=== The data ===

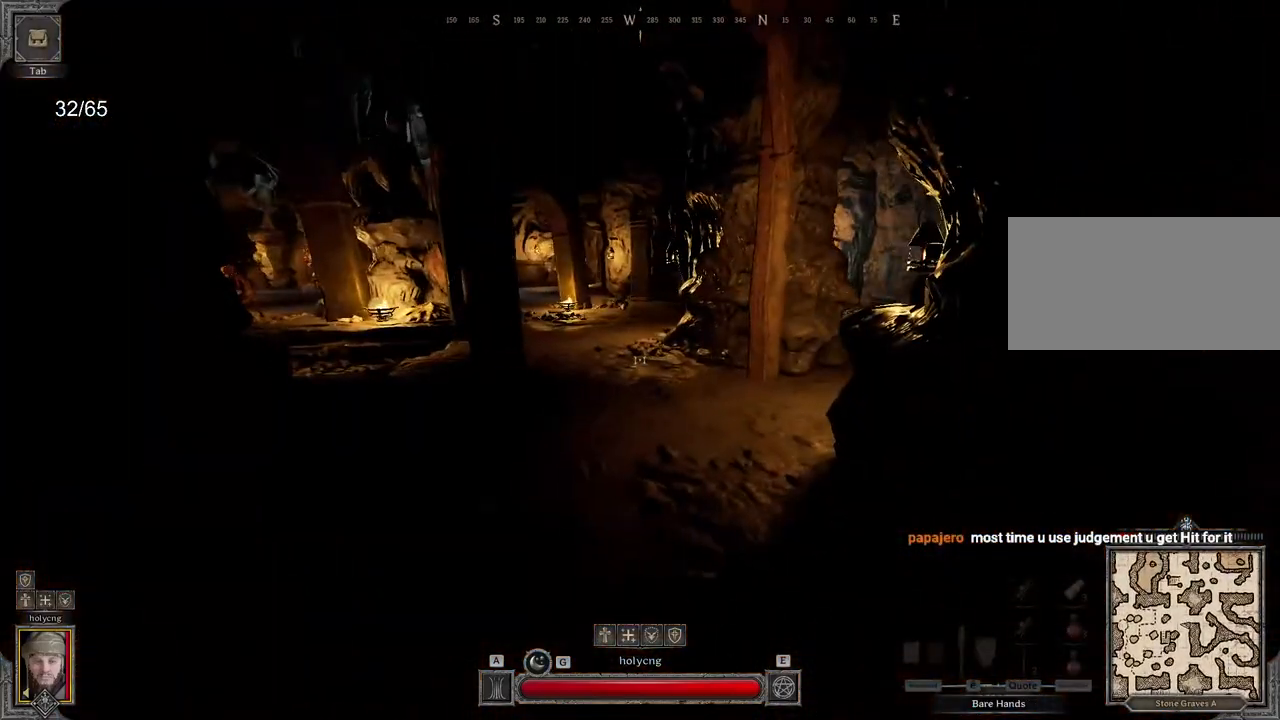
{"keys": ["d", "s"], "mouse": [], "events": [[83, "d", "down"], [500, "s", "down"]]}
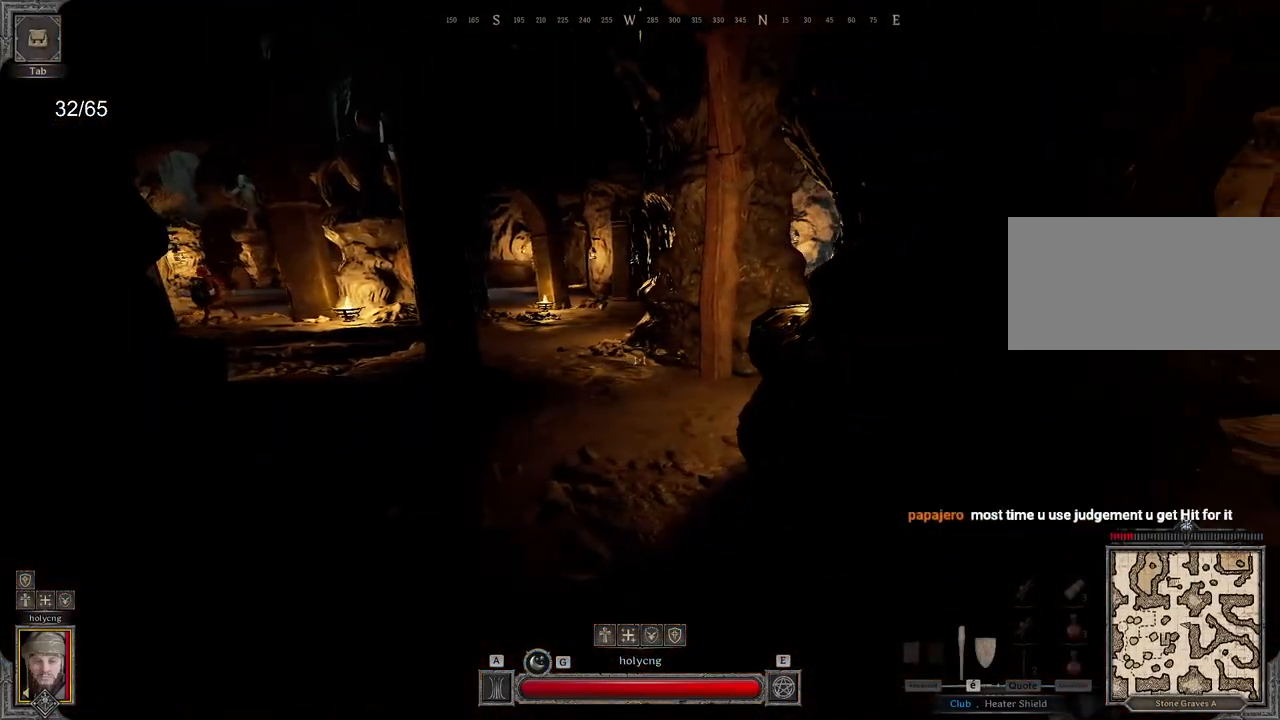
{"keys": ["s"], "mouse": ["left"], "events": [[300, "mouse_left", "down"], [317, "d", "up"]]}
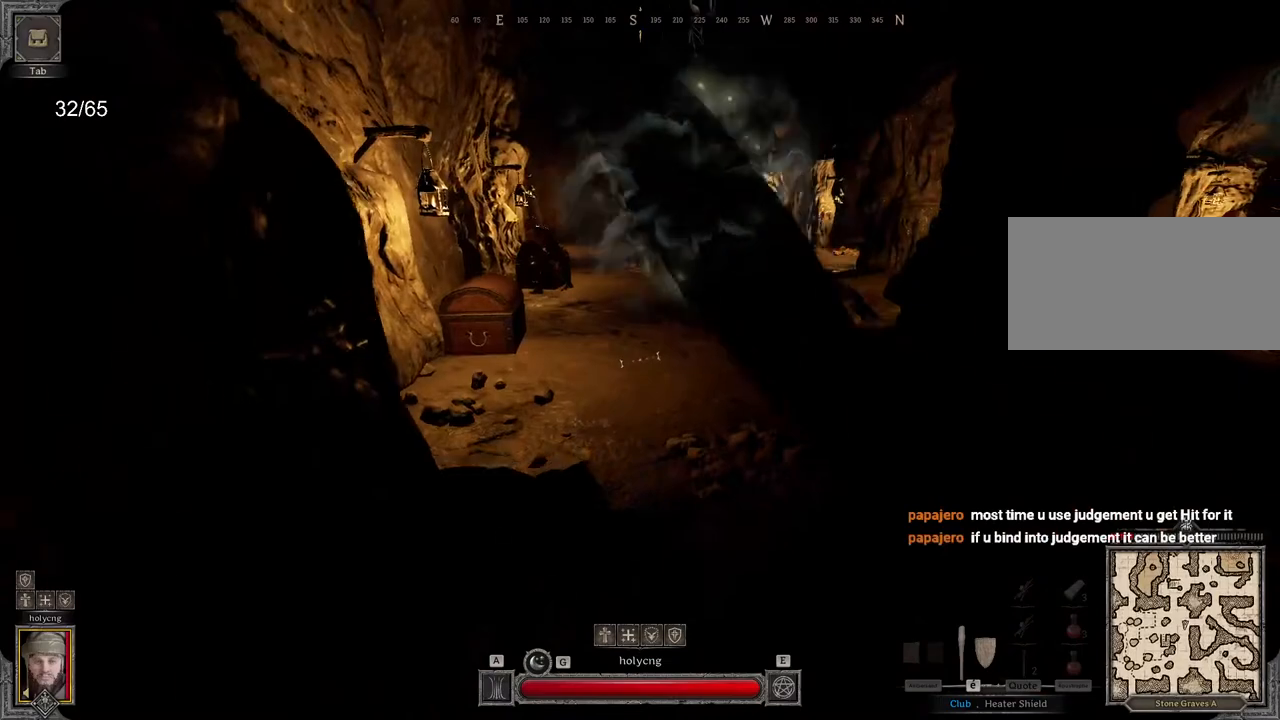
{"keys": ["q", "s"], "mouse": ["left"], "events": [[167, "q", "down"]]}
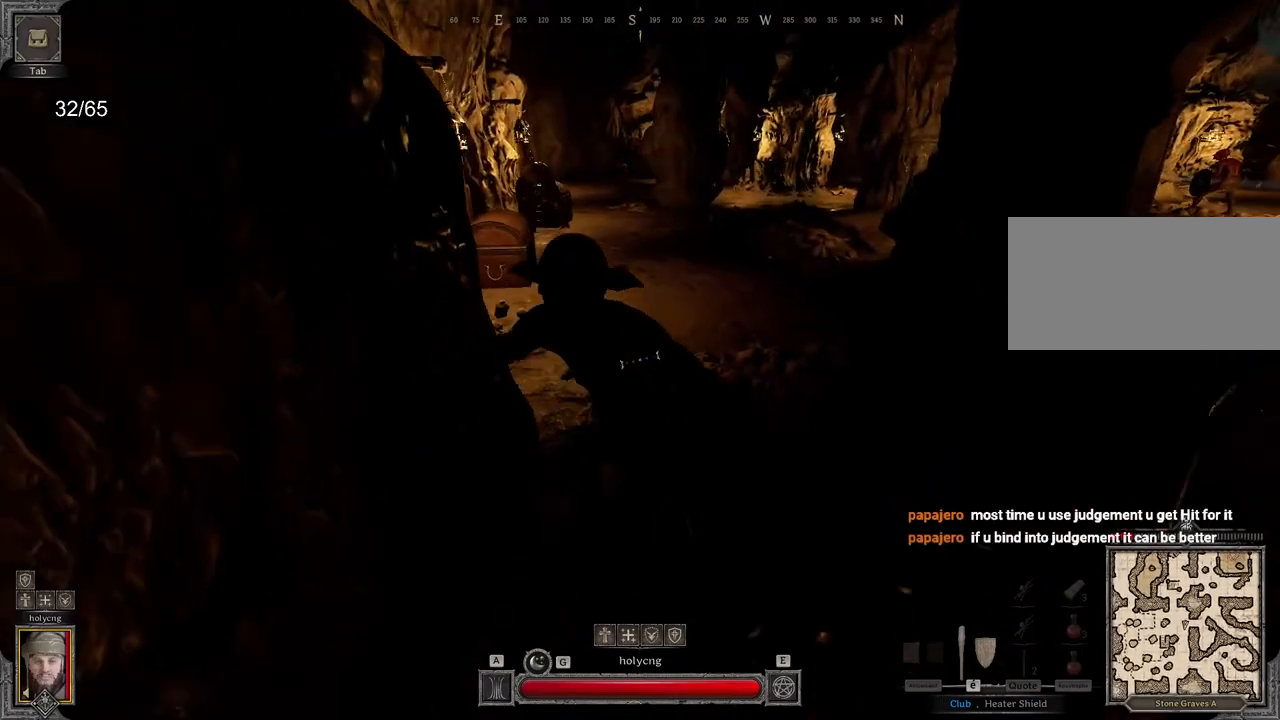
{"keys": ["d", "s"], "mouse": ["left"], "events": [[33, "q", "up"], [333, "d", "down"]]}
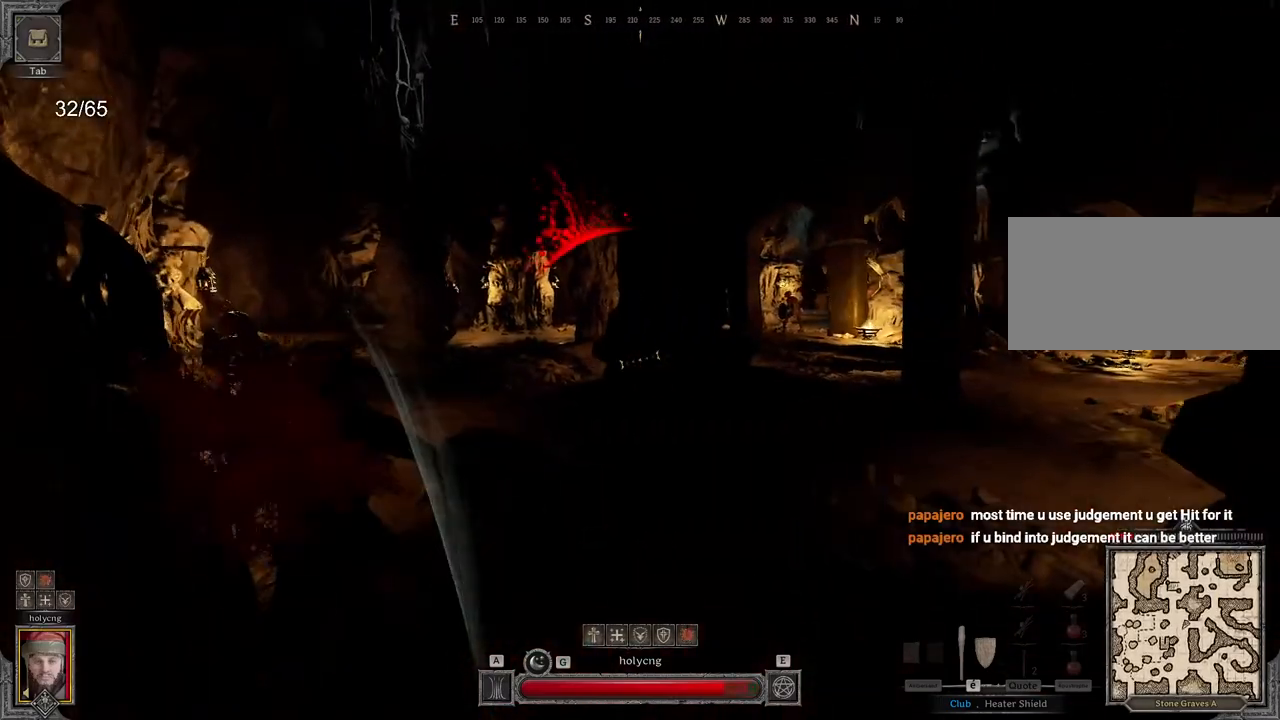
{"keys": ["z"], "mouse": ["left"], "events": [[50, "d", "up"], [250, "s", "up"], [350, "z", "down"]]}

===

Try it: Whenever a line holds a picture, print that line without the picture. All other data must be output exactly.

Response below:
{"keys": ["d", "s"], "mouse": [], "events": [[83, "d", "down"], [500, "s", "down"]]}
{"keys": ["s"], "mouse": ["left"], "events": [[300, "mouse_left", "down"], [317, "d", "up"]]}
{"keys": ["q", "s"], "mouse": ["left"], "events": [[167, "q", "down"]]}
{"keys": ["d", "s"], "mouse": ["left"], "events": [[33, "q", "up"], [333, "d", "down"]]}
{"keys": ["z"], "mouse": ["left"], "events": [[50, "d", "up"], [250, "s", "up"], [350, "z", "down"]]}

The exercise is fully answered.